A result of a highly ambitious project according to Dilip Chhabria, Founder and MD, DC Design, what is surprising about the MEC-3 is it being based on a 15 m long multi-axle luxury coach that can otherwise ferry up to 53 people over long distances in high levels of comfort. Even the cost of such a bus is no less than one-crore rupees to start with. Rightly termed as a highly ambitious project by Chhabria, MEC-3 was designed and developed to elevate the appeal of the locking solutions Godrej and Boyce has to offers. Taking it to the next level. Third and perhaps not the last in the series of mobile experience centres built by DC Design exclusively for Godrej and Boyce, MEC-3 will present architects, interior designers and contractors an opportunity to touch and feel the range of Godrej locking solutions and systems. Leveraging on the success of MEC-1 and MEC-2, which are out touring parts of the country and have managed to reach out to their target audience, exposing them to the locking systems and solutions Godrej has to offer, MEC-3 takes the concept to the next level. Presenting new, state of the art designs that are ideal for residential and commercial applications in an attractive shape and style of presentation. And, almost at the door step. Found on MEC-3 are thus a range of locking solutions, electronic and analogue in nature. In the form of smart, electronic locks and customised locks produced for industry specific applications.

Explaining the idea of creating MECs as an opportunity to reach out to architects and engineers rather than call them to a brick and mortar showrooms, Gupte described them as the busiest and whackiest lot. Stating that they have had the experience of working closely with leading architects like Hafeez Contractor, and their projects, Gupte mentioned that MEC-1 happened three years ago. “MEC-2 happened two years ago. MEC-3 adds to the two experience centres we built, and is bigger. It will facilitate our trade focus,” he added. Speaking about the creation of MEC-3, and the use of a orange band across the sides, Deepak More of DC Design, stated that the design had to look like a huge 3D mobile sculpture, “It had to shock and awe, as if a futuristic spaceship has landed”. “The interior was designed in such a way that it would be organic as well as look asymmetrical from left-to-right, and from the front-to-back,” he said. This design philosophy led to the creation of a unique sinewy look and feel.

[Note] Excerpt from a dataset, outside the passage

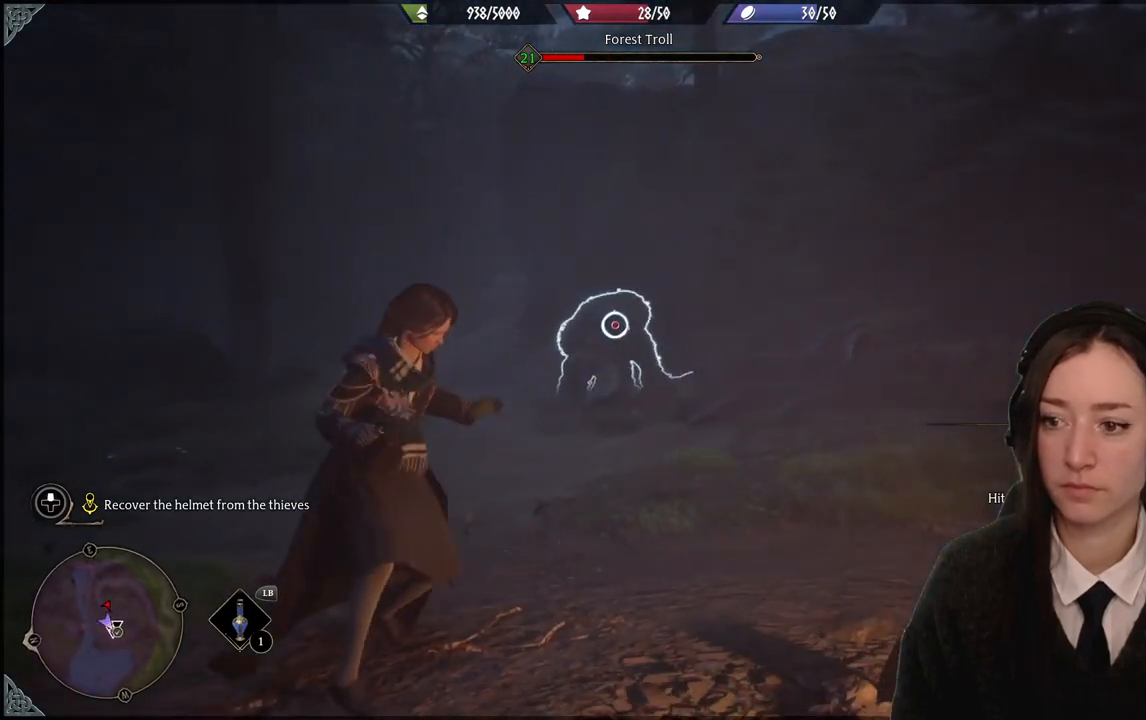
{"buttons": [], "left_stick": "center", "right_stick": "center", "events": []}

Intending to numb people with its ultra high-end classy and organic surfaces, the interior of MEC-3 attempts at replicate some concept cars and yachts even as it displays a range of aspirational locking systems and solutions. If the combination of an orange band over a smooth black surface was done to present a 3D impression, and to make a clear distinction in terms of style and boldness, the use of dual-colour scheme was done to hint at niche product positioning ability. An effort was made to amalgamate digital engineering and craftsmanship. Also looked into, according to More, was an ability to infuse acute styling sensitivity. Confirming to CMVR regulations under special application vehicle, MEC-3 saw 30 people at DC Design work on it. It took three months to build the vehicle. Expected to run for five years, MEC-3 adds a new dimension to the use of a multi-axle luxury coach. A few years ago, actor Shahrukh Khan invested in a vanity van that was built on a similar multi-axle luxury coach from Volvo. The creation of MEC-3 may be a logical extension of an experiment in the form of MEC-1 and MEC-2 gone right, it marks the culmination of the abilities of Godrej and Boyce to take a bold step to invest a considerable sum towards its creation, and for DC Design to think out of
the box.

Highlighting creativity with a practical edge to it, MEC-3 subtly endorses the fact that 600 million Indians use Godrej products. It represents a locking systems and solutions market that is estimated at Rs. 4,200 crore. Stating that Godrej is happy with the creation, Gupte described Chhabria as an entrepreneur with the brain of an engineer as well as a designer. He may not be off the mark. MEC-3 marks the creation of a mobile experience centre that presents a design-led innovation as a concept that blends design excellence and functionality into a manufacturing process. And, with customer centricity as one of the core pillars.